Furthest Right

The People’s History of the People of the United States

howard_zinn-a_peoples_history_of_the_united_statesA book that gained popularity in the last decade as the country swung leftward was Howard Zinn’s A People’s History of the United States. Let me save you time by saying it is the usual leftist artifact: selectively chosen data, broad conclusions, and of course, it’s all someone else’s fault.

That line, “it’s all someone else’s fault,” could be used as the summary of leftism, if we also added responsibility as an alternate for fault. The practice of leftism is that of deferring what communities, families and individuals did to a great catch-all, which is government. However, since we fear government, it has to be motivated by “safe” goals like wealth redistribution.

In a more realistic view, the role of government should be adopted by individuals, families and communities because only those are inside of civilization, not contractors of that civilization designed for profit from being its caretakers and controllers. Let’s look at a history of how people have abandoned their actual goal, and what the consequences are for our society. It’s a people’s history — of the people themselves.


We are encouraged day in and day out to live our lives in the grip of pity. Pity makes us feel powerful and wealthy. When you feel guilt and pity others, and give them things, other people see you as a bold White Knight who has come to save us from inequality. It makes groups of thoughtless people, like at bars or political rallies, adore you for your Christ-like devotion to raising the unraisable.

A counteraction to this is recognizing that almost all of humanity is a failure. Very few people are productive; most just imitate what others do, hoping for the big score someday. The message of pity and handouts is that this behavior is correct. Someone else should do this for them. This keeps them helpless, and encourages the useless to drown out the useful. Nature is the way it is for a reason. Pity none and feel no guilt.


The consistent myth from even before the French Revolution is that people are oppressed. This word migrates in meaning from “machine gun at the spine” to any limitations on them doing exactly what they want to do whenever they want to do it. Oppression is a convenient catch-all for explaining one’s failure to do anything, or any problem. It is the modern form of the ancient scapegoat, where mythological fears were vested in a sacrificial animal.

A solution to this is to realize that no situation magically appears. If you have bad leaders, it’s because most of your people are cool with that. If your society is in disarray, it’s because people are behaving like idiots. If vicious corporations rule your world, it’s because your fellow citizens cannot resist buying their products. The solution to oppression is not revolution, but getting involved and altering the course of history.


Most modern people live in the grips of two forces: cognitive dissonance and passive aggression. Cognitive dissonance is what happens when expectations do not meet reality; you change expectations and argue those were what you always wanted.
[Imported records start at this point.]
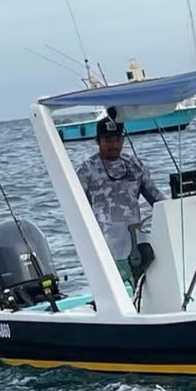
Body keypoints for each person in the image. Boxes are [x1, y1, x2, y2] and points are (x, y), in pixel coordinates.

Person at [75, 115, 166, 284]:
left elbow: (156, 198)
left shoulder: (134, 165)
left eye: (118, 139)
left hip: (135, 242)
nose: (114, 145)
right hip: (105, 243)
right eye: (108, 140)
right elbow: (76, 209)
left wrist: (175, 211)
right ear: (98, 141)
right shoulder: (86, 171)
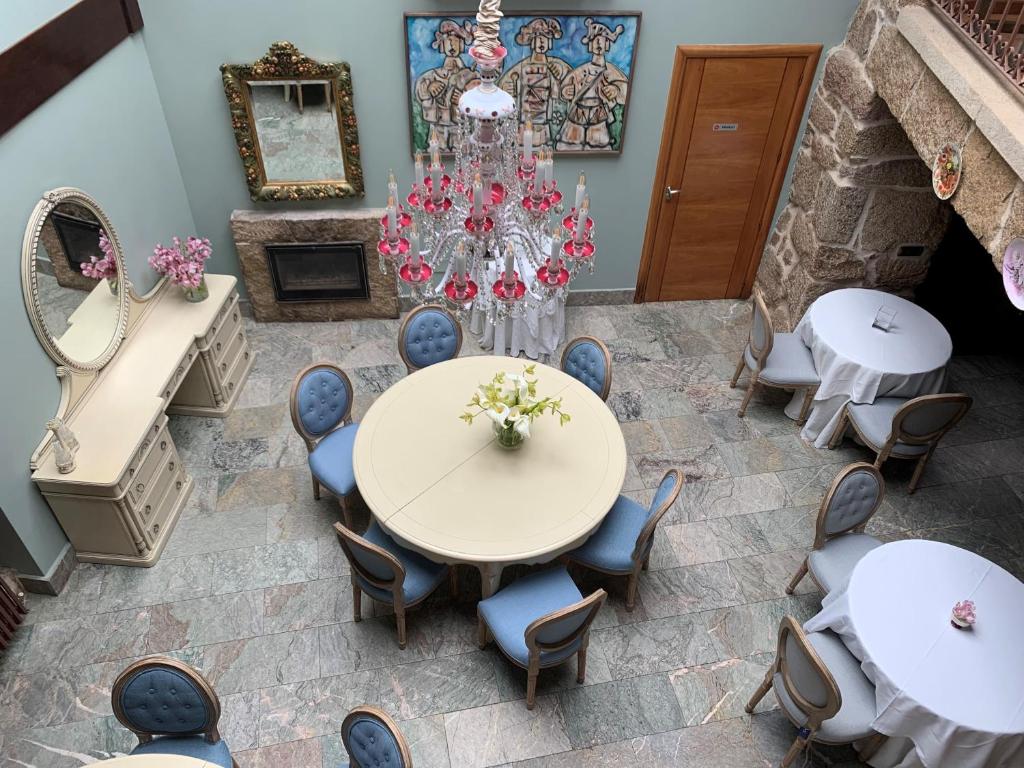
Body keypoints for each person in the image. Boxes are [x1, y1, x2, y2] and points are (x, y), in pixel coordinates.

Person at [556, 18, 628, 151]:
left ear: (607, 45)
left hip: (598, 116)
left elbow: (625, 91)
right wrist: (566, 92)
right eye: (596, 40)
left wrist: (615, 90)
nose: (599, 43)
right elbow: (564, 88)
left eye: (603, 40)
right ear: (590, 45)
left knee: (598, 145)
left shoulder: (612, 71)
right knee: (571, 144)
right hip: (577, 115)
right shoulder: (580, 71)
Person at [497, 18, 571, 148]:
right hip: (524, 123)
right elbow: (504, 85)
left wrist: (562, 87)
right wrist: (509, 89)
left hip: (544, 123)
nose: (542, 42)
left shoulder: (556, 66)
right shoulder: (520, 67)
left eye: (545, 38)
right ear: (531, 42)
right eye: (538, 38)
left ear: (550, 43)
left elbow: (567, 89)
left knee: (542, 147)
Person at [414, 19, 478, 151]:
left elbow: (480, 99)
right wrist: (429, 88)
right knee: (436, 149)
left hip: (459, 126)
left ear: (462, 45)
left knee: (461, 151)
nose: (452, 45)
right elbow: (420, 90)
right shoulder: (433, 75)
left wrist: (463, 98)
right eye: (448, 41)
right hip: (438, 125)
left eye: (456, 41)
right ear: (442, 45)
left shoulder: (471, 75)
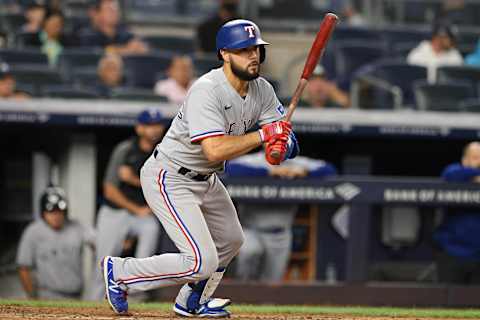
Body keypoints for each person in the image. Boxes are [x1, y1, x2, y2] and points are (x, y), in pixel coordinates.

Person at [101, 19, 298, 317]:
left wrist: (280, 146)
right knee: (199, 261)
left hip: (206, 178)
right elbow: (214, 149)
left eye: (256, 49)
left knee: (231, 240)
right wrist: (263, 136)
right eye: (243, 50)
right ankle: (121, 272)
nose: (253, 56)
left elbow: (282, 143)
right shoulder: (207, 89)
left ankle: (191, 301)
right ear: (225, 54)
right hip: (170, 175)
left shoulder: (263, 90)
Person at [88, 108, 165, 300]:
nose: (154, 130)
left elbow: (166, 186)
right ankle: (91, 304)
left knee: (146, 254)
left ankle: (135, 300)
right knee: (104, 260)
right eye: (149, 125)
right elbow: (109, 190)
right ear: (139, 128)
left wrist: (134, 180)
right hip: (116, 211)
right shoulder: (126, 149)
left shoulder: (164, 152)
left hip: (144, 214)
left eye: (157, 125)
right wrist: (136, 208)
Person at [226, 151, 336, 282]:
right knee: (250, 252)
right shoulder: (254, 161)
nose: (277, 144)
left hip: (281, 233)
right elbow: (229, 168)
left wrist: (305, 172)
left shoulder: (296, 162)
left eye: (283, 139)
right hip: (250, 229)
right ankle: (242, 292)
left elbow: (330, 170)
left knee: (273, 282)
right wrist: (269, 173)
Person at [16, 186, 95, 300]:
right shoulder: (33, 232)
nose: (56, 216)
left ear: (65, 211)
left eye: (59, 211)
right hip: (46, 296)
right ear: (43, 213)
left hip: (76, 296)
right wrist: (32, 297)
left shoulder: (77, 227)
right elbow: (23, 267)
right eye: (51, 212)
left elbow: (99, 242)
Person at [433, 141, 480, 284]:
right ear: (464, 160)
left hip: (478, 256)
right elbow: (450, 175)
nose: (479, 162)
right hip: (452, 252)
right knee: (447, 303)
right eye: (475, 157)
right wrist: (475, 174)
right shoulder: (454, 171)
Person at [77, 0, 148, 55]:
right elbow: (96, 54)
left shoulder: (124, 32)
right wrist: (126, 50)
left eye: (116, 9)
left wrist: (139, 46)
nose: (115, 12)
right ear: (96, 14)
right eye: (109, 10)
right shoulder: (86, 35)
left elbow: (142, 47)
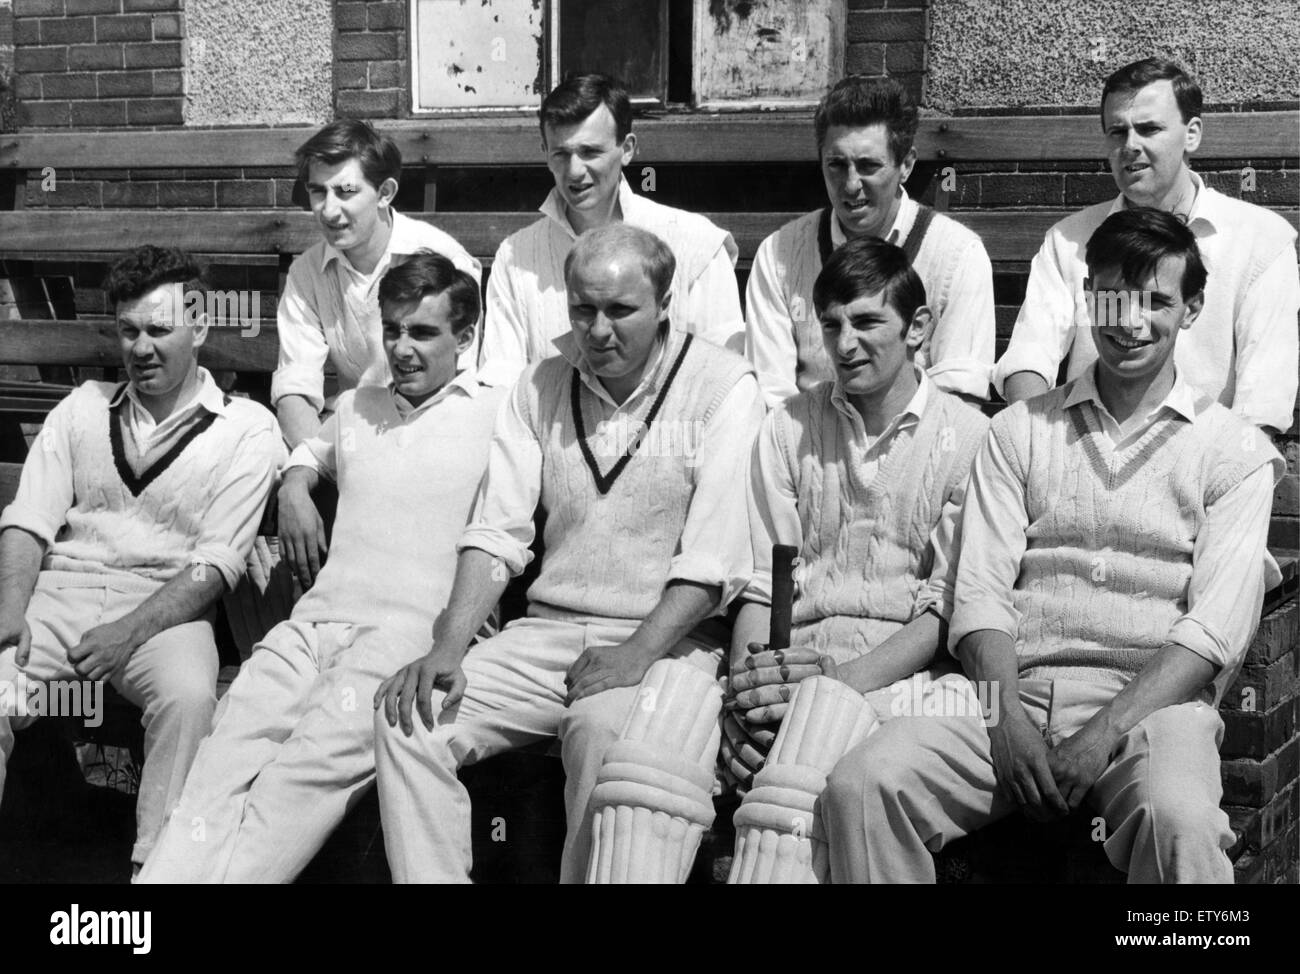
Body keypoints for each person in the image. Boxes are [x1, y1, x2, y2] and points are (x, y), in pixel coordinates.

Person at [822, 208, 1283, 884]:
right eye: (1112, 296)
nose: (1130, 321)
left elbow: (1214, 631)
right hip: (1012, 692)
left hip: (1150, 706)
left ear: (1192, 309)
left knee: (1179, 821)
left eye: (1156, 300)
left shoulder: (1236, 452)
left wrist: (1101, 735)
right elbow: (979, 592)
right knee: (862, 784)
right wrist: (1003, 721)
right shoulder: (1018, 431)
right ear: (1085, 295)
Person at [373, 224, 764, 883]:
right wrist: (449, 645)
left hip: (668, 644)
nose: (599, 329)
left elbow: (712, 562)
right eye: (583, 309)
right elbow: (497, 533)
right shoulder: (539, 385)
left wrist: (634, 655)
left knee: (598, 737)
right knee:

Passive aggression is when you act in such a way to provoke others to do something you can take offense at, and use that as a pretext to demand things from them. The root of both is validation: either in being so validated as to ignore reality, or so validated that you feel a right to act as convenient for you in denial of other needs, and then to be offended when others don’t go along.

A common modern practice is to walk through life with zero regard for others or the objects around you and to move far more slowly than traffic. When someone goes around you, you can get offended at them for not respecting your boundaries. You might even start a fight! Best of all is that you’re daring people to challenge you, knowing that if they don’t give in with your selfishness, you can invoke other people to defend you because you’re innocent, after all.

The solution here is to recognize that absolute rights make people into brats. I don’t have the “right” to walk at any speed; I should walk at the speed of traffic or go elsewhere, instead of making other people late and frustrated. No one is such a special snowflake that they can act in denial of the obvious. Even more, we should take away the retributive and negative (“freedom from”) nature of rights. You have the right to get a clue and get with the program, and not be interrupted if you’re doing that.


Another area of modern insanity is tolerance. Our society is pluralistic, which means that like the most boring committee meeting ever, we have agreed not to agree. Thus everyone gets their own values system and behavior code and the result is social chaos. Even more, this encourages nasty baiting behavior where people take advantage of the lawlessness and do blatantly selfish things, and force you to clean up after them because you care more, which makes you their slave.

For example, someone will feast on delicious junk food and then leave the trash in a public place. They may even leave it on your yard. What can you do? You can confront them, at which point they will be unreasonable. Or you become the slave to the fool, and clean it up yourself. At that point, darkness will gather in your heart. The solution to this one is simple also: have a social standard of behavior and shame those who deviate. Make it clear to them that that is unacceptable.


Most modern people will be horrified by these ideas. They go against everything our society stands for. Then again, as our society runs out of money and excuses while social chaos swallows its last functional remnants, it’s time to “think outside of the box” and bypass the taboos that have kept us caged for centuries.